You’re really comparing external search to in-memory search? Come on, Ray.

Wow. I must be really miscommunicating here if that's all you took away from that. It was an example to motivate your intuition.

But to go with it for a moment, yes, I am, as they have parallels. A cache miss in memory is akin to a head seek on a drive. To see why, just think about how the L2 cache is the same as the track cache. The L1 is equivalent to whether a sector is in the RAM cache or not. But this was merely an example. Discard it if it offends you so deeply.

The point is that cache misses are expensive on modern processors. Back when I started on the 6502 et al (1979), there was no difference.
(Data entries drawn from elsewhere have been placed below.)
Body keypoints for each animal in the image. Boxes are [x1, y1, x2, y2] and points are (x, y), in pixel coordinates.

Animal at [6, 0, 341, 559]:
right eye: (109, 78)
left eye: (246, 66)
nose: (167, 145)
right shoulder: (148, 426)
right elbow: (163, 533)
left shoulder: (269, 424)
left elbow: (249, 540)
Nowadays, there's a massive difference between code that makes many memory accesses or few, and whether those memory accesses are spread out randomly or in order.

Try it. Make a large 2-d array of integers (say 1024x1024), and try walking the array in column order first versus row order first, and timing it.
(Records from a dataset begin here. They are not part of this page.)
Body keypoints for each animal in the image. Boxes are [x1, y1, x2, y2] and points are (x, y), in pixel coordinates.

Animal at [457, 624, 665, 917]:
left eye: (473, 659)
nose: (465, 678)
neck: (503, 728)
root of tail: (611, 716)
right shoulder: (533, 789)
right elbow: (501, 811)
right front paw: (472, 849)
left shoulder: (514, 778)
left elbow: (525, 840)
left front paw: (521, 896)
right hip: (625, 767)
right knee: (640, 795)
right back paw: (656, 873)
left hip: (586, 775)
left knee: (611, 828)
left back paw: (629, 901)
Anyway, if you don't want your intuition motivated, well then, I guess I'm just going to have to beg you to measure the speed difference between walking a tree and looking up a key in hash.

And for the third time, there are times when hashes are completely worthless -- such as partial path lookups and needing to traverse neighbors (L/R/Parent) in an ordered collection. But for many things you're generally going to be better off with a hash.
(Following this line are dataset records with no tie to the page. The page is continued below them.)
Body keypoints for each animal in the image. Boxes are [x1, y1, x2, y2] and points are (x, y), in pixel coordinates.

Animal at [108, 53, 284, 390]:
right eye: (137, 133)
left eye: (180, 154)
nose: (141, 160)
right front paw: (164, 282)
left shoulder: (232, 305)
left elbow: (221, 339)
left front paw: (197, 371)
Don't take my word for it. Go measure it.

Re: Aguri: Coolest Data Structure You’ve Never Heard Of

Thomas Ptacek — Tue, 22 Jan 2008 16:21:12 -0000

You're really comparing external search to in-memory search? Come on, Ray.

Re: Aguri: Coolest Data Structure You’ve Never Heard Of

Ray Lee — Tue, 22 Jan 2008 15:30:20 -0000

(2) See N comments ago where I addressed the received wisdom that trees are necessarily hard on memory and cache performance. No, your trees are.

Sigh. If you're not doing prefix or neighbor lookups, then a tree is never a win in memory due to cache effects. It's especially not a win on a disk drive as you're causing more seeks.

This isn't wisdom whispered in halls, this is just plain measurable on any test.

And yes, I know about optimizing trees to deal with cache effects. I wrote a bone-head boggle solver that creates a ternary tree of all the words, so that I could quickly prune search paths. In part of the optimization of the algorithm, I measured cache misses (to disk, as I had serialized the tree and mapped it directly into memory from disk so that it wouldn't have to be re-run on every invocation). Part of what came up immediately was it was important to create the tree in a nice order so that after the first few comparisons, everything was under a page size. This is your point that you make above.

But, bottom line, if you have to traverse a tree structure to merely see whether or not a key exists (or just acquire the associated leaf data), it will always be slower, and worse on the entire system (due to cache effects) than a hash.

I like tries. I use tries. But they aren't always appropriate and you're doing your readers a disservice if you tell them any differently.